With miles of palm lined white sand beaches, glorious national parks, and the ruined fortifications of the slave trade era adding a touch of reality, Ghana is a surprising, safe, and easy country to visit. It's a solidly religious mixture of the old and the modern, where you'll find people chatting on mobile phones whilst making offering to the gods.
The southern half of the country is divided by the world's largest artificial lake, more than 200 miles in length, created by damming the Volta River in the 1960's. To the north is the Mole National Park, Ghana's largest. Organised, accompanied tours are the only way you are permitted to enter, but there is a wealth of wildlife including elephant, wart-hogs, and inquisitive groups of baboons.
Ghana is a country that loves its music, especially around the times of the Odwira Festival. The cheerful, ever smiling population will burst into song, clap their hands, and begin dancing around at the slightest of opportunities.

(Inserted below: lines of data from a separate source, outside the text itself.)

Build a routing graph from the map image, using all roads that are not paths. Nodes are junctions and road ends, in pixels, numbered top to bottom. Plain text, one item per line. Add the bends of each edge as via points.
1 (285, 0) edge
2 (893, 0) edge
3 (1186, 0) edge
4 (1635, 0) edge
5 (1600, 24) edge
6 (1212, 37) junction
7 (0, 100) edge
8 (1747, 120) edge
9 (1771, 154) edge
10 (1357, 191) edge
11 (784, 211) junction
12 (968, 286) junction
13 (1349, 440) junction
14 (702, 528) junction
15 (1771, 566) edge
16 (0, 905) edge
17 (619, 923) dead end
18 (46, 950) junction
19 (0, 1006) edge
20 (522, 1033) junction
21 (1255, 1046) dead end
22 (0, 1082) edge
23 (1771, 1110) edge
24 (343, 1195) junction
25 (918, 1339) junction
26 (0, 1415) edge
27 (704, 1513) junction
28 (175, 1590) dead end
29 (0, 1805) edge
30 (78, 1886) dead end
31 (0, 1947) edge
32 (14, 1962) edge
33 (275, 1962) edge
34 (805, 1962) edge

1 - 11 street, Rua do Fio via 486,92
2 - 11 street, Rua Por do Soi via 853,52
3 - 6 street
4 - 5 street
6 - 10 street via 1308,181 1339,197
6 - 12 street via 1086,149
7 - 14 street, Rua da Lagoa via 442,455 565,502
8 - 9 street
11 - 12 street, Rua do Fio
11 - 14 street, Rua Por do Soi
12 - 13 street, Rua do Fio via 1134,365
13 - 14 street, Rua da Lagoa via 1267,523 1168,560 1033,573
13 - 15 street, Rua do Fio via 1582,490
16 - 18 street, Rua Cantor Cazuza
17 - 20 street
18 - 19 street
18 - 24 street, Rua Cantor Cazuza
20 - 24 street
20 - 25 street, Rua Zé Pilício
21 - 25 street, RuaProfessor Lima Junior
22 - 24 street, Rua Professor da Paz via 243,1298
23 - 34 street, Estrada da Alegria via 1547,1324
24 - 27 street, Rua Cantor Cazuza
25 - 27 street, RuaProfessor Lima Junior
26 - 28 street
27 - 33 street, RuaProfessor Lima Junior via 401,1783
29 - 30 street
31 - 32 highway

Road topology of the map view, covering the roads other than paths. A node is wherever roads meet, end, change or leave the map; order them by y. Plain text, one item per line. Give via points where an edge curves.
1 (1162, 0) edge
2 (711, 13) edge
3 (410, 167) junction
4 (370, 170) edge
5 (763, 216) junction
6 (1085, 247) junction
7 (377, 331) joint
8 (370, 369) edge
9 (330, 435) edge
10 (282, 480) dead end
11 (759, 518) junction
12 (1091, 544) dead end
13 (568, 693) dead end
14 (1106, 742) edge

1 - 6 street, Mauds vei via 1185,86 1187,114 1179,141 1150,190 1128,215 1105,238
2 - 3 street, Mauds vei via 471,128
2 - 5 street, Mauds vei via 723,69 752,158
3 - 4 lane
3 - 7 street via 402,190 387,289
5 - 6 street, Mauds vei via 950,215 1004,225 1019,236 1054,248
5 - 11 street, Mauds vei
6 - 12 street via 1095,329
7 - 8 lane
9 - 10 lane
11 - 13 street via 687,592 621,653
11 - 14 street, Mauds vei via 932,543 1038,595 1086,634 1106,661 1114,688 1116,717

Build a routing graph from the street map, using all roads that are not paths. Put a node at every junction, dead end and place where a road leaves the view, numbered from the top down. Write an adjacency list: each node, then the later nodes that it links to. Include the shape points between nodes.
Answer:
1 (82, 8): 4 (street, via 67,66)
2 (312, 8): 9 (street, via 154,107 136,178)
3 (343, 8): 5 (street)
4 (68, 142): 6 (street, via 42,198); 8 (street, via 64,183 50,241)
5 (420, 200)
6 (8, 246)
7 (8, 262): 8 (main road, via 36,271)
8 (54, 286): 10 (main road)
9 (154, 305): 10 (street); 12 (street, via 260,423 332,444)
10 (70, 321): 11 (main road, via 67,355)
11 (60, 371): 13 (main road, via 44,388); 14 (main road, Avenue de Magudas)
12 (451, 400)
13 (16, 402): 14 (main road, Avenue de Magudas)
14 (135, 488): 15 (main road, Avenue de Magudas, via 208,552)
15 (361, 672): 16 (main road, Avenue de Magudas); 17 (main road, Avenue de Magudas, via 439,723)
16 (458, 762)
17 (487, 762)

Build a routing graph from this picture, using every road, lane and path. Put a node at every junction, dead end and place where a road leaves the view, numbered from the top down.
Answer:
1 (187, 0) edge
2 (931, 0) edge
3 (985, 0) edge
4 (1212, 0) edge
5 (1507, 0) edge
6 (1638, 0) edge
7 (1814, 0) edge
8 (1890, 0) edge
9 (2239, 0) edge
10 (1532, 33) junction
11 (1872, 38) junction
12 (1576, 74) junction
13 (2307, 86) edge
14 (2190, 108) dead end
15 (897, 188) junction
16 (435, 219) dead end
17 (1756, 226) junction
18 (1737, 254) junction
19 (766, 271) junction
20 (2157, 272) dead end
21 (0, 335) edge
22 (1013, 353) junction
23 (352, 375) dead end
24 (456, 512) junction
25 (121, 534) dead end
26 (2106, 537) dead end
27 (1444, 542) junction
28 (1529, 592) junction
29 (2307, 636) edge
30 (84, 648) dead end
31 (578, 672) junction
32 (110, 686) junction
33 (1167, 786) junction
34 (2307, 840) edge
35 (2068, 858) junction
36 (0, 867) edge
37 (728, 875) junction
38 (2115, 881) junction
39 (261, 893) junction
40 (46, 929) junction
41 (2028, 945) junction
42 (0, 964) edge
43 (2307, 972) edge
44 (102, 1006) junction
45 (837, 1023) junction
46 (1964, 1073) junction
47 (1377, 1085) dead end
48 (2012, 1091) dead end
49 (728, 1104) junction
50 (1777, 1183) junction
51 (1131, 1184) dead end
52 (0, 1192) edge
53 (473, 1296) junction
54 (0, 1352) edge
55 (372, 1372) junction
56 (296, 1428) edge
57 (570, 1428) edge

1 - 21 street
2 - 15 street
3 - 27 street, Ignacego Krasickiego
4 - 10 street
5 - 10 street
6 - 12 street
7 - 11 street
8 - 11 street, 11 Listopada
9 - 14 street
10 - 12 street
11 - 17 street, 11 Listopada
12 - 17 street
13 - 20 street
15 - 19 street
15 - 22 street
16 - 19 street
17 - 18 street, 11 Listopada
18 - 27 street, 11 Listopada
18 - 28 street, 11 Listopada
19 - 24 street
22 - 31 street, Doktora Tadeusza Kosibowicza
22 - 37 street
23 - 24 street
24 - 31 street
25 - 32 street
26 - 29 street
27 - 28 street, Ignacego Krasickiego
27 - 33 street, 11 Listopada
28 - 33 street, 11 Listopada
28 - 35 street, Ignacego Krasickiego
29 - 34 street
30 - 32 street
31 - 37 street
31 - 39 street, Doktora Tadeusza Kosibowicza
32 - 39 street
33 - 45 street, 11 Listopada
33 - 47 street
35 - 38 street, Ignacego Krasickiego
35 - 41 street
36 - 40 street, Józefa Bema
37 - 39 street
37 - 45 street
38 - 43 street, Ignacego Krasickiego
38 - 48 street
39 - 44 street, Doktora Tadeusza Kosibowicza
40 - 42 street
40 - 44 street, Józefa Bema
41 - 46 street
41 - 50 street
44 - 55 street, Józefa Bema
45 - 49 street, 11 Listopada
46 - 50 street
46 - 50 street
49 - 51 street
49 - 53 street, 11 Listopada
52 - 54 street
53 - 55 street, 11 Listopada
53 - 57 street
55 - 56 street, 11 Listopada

The coastal areas are popular for the beautiful beaches washed by the warm waters of Gulf of Guinea . Those closer to Accra can get busy, but you don't have to travel far to find delightfully empty regions, where you'll share a paradise shoreline with just a few friendly fishermen mending their nets, and the obligatory loud reggae music. At Cape Coast you can see the restored castles and colonial buildings from the days when the slave trade made Ghana a rich country. It's a good place from which to travel a few miles inland to the Kakum National Park , where you'll need your head for heights. It's a wildlife park for the tree tops, and the breathtaking Canopy Walkway links a succession of high viewing platforms with some exhilarating rope bridge crossings.